2280 "(Google protobuf error: Tried to load SPM model with non-SPM vocab file).",
2281 )
File ~/my/path/lib/python3.12/site-packages/transformers/models/t5/tokenization_t5.py:189, in T5Tokenizer.__init__(self, vocab_file, eos_token, unk_token, pad_token, extra_ids, additional_special_tokens, sp_model_kwargs, legacy, add_prefix_space, **kwargs)

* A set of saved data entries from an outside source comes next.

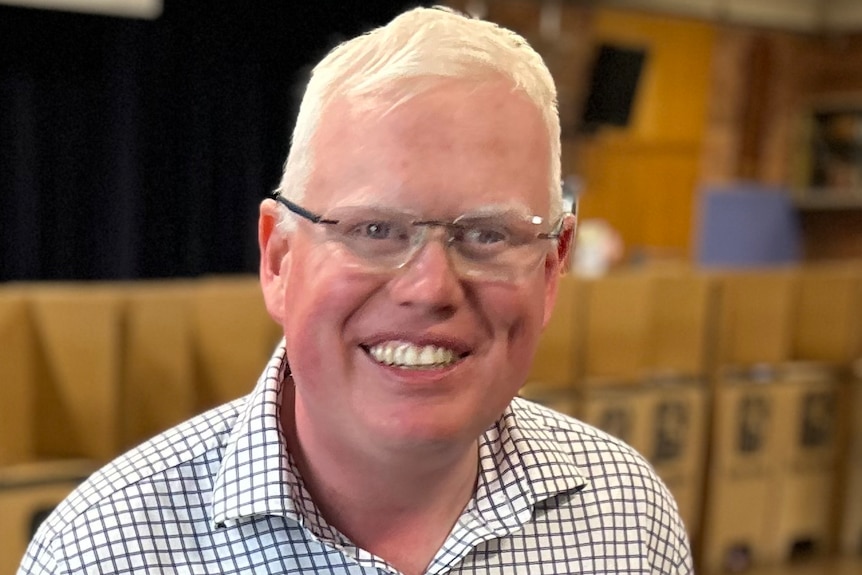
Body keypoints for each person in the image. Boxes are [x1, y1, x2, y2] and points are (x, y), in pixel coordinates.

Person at [19, 6, 692, 574]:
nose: (430, 287)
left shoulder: (628, 519)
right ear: (279, 256)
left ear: (551, 268)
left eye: (487, 234)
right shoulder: (104, 551)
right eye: (376, 228)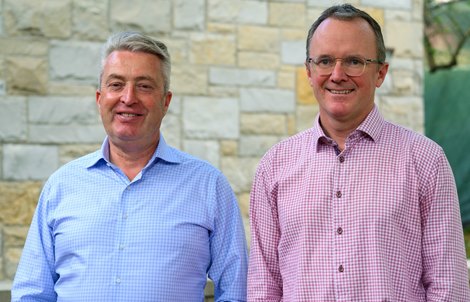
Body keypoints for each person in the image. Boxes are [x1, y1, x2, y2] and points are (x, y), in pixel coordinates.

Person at [247, 4, 470, 301]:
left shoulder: (426, 161)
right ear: (309, 72)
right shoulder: (274, 166)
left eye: (354, 61)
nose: (337, 74)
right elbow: (264, 287)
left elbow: (449, 285)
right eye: (325, 61)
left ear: (380, 73)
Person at [12, 31, 248, 302]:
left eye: (144, 86)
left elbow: (236, 293)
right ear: (100, 98)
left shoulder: (208, 186)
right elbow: (31, 294)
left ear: (166, 102)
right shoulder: (61, 186)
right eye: (116, 84)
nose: (128, 97)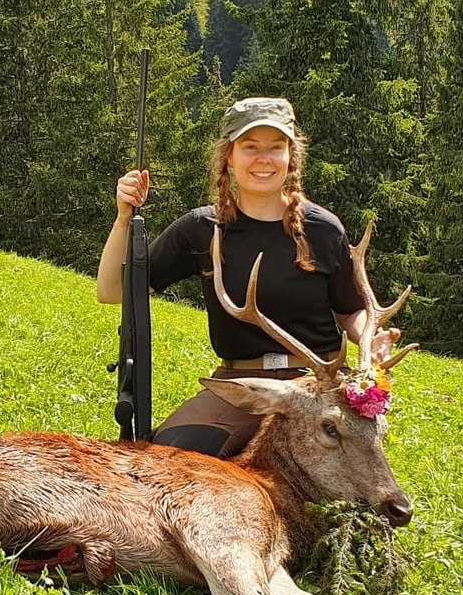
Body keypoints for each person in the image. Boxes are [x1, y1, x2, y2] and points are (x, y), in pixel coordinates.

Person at [96, 96, 399, 457]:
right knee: (173, 455)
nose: (263, 159)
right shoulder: (201, 229)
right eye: (250, 147)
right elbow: (113, 290)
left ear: (290, 156)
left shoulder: (322, 229)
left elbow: (350, 311)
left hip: (317, 388)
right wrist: (122, 219)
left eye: (275, 147)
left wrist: (372, 337)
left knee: (348, 488)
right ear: (230, 155)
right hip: (240, 388)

186 self._extra_ids = extra_ids
187 self.add_prefix_space = add_prefix_space
--> 189 super().__init__(
190 eos_token=eos_token,
191 unk_token=unk_token,
192 pad_token=pad_token,
193 extra_ids=extra_ids,
194 additional_special_tokens=additional_special_tokens,
195 sp_model_kwargs=self.sp_model_kwargs,
196 legacy=legacy,
197 add_prefix_space=add_prefix_space,
198 **kwargs,
199 )
File ~/my/path/lib/python3.12/site-packages/transformers/tokenization_utils.py:435, in PreTrainedTokenizer.__init__(self, **kwargs)
432 self._added_tokens_encoder: Dict[str, int] = {k.content: v for v, k in self._added_tokens_decoder.items()}
434 # 4 init the parent class
--> 435 super().__init__(**kwargs)
437 # 4. If some of the special tokens are not part of the vocab, we add them, at the end.

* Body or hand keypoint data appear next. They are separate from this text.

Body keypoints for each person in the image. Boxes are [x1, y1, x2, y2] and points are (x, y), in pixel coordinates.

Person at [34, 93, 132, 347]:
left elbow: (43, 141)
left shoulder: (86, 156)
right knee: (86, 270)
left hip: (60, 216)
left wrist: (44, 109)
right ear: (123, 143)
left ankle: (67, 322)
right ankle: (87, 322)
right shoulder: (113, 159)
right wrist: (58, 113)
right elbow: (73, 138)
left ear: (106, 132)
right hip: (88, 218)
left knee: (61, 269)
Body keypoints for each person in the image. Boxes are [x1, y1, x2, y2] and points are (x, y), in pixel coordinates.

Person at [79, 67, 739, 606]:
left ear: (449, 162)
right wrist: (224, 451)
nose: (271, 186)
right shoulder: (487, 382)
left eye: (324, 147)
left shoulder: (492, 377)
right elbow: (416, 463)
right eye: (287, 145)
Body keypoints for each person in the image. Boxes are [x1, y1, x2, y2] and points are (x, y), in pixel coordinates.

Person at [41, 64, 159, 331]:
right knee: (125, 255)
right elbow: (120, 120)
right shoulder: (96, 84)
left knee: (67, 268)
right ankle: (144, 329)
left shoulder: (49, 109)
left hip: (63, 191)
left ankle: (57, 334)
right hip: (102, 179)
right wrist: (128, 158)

438 # the order of addition is the same as self.SPECIAL_TOKENS_ATTRIBUTES following `tokenizers`
439 self._add_tokens(
440 [token for token in self.all_special_tokens_extended if token not in self._added_tokens_encoder],
441 special_tokens=True,
442 )
File ~/my/path/lib/python3.12/site-packages/transformers/tokenization_utils_base.py:1407, in PreTrainedTokenizerBase.__init__(self, **kwargs)
1405 for key in kwargs:
1406 if hasattr(self, key) and callable(getattr(self, key)):
-> 1407 raise AttributeError(f"{key} conflicts with the method {key} in {self.__class__.__name__}")
1409 self.init_kwargs = copy.deepcopy(kwargs)
1410 self.name_or_path = kwargs.pop("name_or_path", "")
AttributeError: add_special_tokens conflicts with the method add_special_tokens in T5Tokenizer
Expected behavior
I expected the tokenizer to load. Two similar issues were raised before but they did not solve my problem.